SND@LHC, or Scattering and Neutrino Detector at the LHC, is designed to study neutrinos –fundamental particles with no electric charge and vanishingly small mass.

Although particle colliders produce neutrinos in huge numbers, no neutrino has ever been directly observed at a collider, because they interact very weakly with matter and are missed by typical collider detectors. Most of the LHC neutrinos lie in an energy range where their interactions have not been studied, which makes their investigation even more interesting. 

SND@LHC consists of a neutrino target followed downstream by a device to measure the neutrino energy and to detect muons (the heavier cousins of electrons) that are produced when neutrinos interact with the target.

The apparatus is located underground close to the ATLAS experiment, in an unused tunnel that links the LHC to the Super Proton Synchrotron. Positioned slightly off the LHC’s beamline, it will be able to detect neutrinos produced in the LHC collisions at small angles with respect to the beamline.

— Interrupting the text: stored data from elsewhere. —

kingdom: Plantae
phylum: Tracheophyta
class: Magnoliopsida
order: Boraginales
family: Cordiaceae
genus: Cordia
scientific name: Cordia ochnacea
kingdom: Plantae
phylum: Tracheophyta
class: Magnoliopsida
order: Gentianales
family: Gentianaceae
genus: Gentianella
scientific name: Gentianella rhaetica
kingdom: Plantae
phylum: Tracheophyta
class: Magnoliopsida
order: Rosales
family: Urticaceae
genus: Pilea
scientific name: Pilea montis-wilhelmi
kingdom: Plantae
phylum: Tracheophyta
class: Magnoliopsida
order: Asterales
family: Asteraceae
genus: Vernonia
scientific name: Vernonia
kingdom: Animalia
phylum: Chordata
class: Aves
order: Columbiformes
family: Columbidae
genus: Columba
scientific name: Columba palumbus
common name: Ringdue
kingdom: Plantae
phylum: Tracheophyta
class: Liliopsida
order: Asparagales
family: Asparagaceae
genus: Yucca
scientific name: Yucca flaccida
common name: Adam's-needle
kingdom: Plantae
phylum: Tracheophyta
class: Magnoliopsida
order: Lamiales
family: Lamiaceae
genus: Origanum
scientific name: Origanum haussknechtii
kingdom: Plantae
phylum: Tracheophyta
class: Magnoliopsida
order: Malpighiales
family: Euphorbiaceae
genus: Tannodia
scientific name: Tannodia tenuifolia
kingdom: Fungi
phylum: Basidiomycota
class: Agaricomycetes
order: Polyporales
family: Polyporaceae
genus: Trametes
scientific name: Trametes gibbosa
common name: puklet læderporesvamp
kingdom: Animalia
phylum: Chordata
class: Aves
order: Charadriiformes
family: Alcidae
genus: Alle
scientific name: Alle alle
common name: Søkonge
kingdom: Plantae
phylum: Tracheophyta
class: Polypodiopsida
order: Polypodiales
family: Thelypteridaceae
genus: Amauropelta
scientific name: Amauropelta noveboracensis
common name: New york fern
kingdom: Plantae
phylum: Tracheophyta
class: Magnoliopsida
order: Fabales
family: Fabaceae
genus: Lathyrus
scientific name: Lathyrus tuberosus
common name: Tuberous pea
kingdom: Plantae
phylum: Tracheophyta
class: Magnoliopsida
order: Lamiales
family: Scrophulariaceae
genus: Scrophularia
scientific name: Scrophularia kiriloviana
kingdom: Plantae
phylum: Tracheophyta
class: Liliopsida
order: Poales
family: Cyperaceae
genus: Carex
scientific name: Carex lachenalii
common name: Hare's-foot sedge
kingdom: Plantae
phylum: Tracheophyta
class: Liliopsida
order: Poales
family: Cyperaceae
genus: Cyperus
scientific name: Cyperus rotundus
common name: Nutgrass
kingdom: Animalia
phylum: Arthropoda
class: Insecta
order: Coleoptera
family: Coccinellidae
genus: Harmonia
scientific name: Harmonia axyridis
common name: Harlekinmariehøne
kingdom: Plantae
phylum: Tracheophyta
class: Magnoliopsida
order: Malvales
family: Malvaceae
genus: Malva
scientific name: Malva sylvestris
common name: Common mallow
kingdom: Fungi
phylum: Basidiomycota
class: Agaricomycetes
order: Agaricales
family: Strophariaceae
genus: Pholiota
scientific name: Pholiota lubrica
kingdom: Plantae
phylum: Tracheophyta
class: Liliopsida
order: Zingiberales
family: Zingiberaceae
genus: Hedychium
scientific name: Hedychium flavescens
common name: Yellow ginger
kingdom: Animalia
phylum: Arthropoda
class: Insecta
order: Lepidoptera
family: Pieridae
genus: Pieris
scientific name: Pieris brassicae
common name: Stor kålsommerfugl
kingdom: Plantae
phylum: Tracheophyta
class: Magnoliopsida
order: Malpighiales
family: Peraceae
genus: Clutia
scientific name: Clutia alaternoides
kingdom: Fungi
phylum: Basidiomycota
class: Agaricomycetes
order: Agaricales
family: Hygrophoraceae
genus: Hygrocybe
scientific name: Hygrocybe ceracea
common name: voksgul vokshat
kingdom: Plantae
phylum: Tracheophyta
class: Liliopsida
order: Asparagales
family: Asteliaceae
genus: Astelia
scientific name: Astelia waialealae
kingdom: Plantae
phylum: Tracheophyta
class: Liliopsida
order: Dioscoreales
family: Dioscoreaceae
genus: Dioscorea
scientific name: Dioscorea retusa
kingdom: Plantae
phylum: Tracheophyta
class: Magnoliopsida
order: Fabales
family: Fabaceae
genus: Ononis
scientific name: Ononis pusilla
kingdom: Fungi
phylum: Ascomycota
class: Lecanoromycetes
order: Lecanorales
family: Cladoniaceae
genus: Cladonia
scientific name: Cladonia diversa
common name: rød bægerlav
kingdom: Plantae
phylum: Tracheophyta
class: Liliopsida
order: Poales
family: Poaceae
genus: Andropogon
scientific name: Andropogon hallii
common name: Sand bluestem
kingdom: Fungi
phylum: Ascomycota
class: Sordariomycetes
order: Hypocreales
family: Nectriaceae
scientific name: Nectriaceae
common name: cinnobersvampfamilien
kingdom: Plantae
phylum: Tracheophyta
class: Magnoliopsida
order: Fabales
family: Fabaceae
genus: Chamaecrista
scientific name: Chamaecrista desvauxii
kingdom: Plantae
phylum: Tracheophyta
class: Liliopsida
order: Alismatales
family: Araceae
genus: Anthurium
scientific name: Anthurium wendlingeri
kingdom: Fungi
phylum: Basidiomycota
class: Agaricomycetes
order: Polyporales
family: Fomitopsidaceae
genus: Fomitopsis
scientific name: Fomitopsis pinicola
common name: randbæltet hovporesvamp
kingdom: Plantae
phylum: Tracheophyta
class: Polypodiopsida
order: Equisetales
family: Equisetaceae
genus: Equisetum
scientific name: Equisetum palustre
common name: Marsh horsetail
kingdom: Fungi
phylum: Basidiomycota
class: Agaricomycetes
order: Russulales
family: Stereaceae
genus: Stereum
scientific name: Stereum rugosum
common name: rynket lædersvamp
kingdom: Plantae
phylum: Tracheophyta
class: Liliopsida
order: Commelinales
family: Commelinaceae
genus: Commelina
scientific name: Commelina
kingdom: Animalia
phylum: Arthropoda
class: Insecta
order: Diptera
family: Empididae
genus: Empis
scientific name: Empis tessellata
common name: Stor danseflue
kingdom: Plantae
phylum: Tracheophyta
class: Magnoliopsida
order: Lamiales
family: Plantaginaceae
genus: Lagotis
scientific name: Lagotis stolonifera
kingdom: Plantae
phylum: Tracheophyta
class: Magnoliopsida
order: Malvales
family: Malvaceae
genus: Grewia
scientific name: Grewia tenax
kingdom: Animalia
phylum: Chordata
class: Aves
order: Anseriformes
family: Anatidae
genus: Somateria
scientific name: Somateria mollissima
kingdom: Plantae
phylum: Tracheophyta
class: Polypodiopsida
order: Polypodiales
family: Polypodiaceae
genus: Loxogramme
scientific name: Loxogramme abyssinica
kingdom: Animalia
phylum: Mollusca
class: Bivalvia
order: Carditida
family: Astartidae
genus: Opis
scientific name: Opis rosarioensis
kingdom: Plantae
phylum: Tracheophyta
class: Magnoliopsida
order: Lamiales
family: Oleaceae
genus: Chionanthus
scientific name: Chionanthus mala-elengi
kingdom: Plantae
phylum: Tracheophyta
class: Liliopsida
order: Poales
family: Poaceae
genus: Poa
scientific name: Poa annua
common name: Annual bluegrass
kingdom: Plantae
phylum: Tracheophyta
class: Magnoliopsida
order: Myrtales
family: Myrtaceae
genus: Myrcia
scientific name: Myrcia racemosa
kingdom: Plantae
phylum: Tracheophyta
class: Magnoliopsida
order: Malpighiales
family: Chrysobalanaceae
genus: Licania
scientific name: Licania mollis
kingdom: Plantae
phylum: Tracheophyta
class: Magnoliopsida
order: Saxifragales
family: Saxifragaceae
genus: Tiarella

These angles are larger than those covered by FASERν, a subdetector of the FASER experiment that is also designed to study neutrino interactions at high energies but is located along the beamline.

A large fraction of the SND@LHC neutrinos will come from the decays of particles made of heavy quarks. SND@LHC is therefore also studying heavy-quark particle production in an angular range that the other LHC experiments cannot access.

Moreover, the experiment also searches for weakly interacting particles that are not predicted by the Standard Model and could make up dark matter.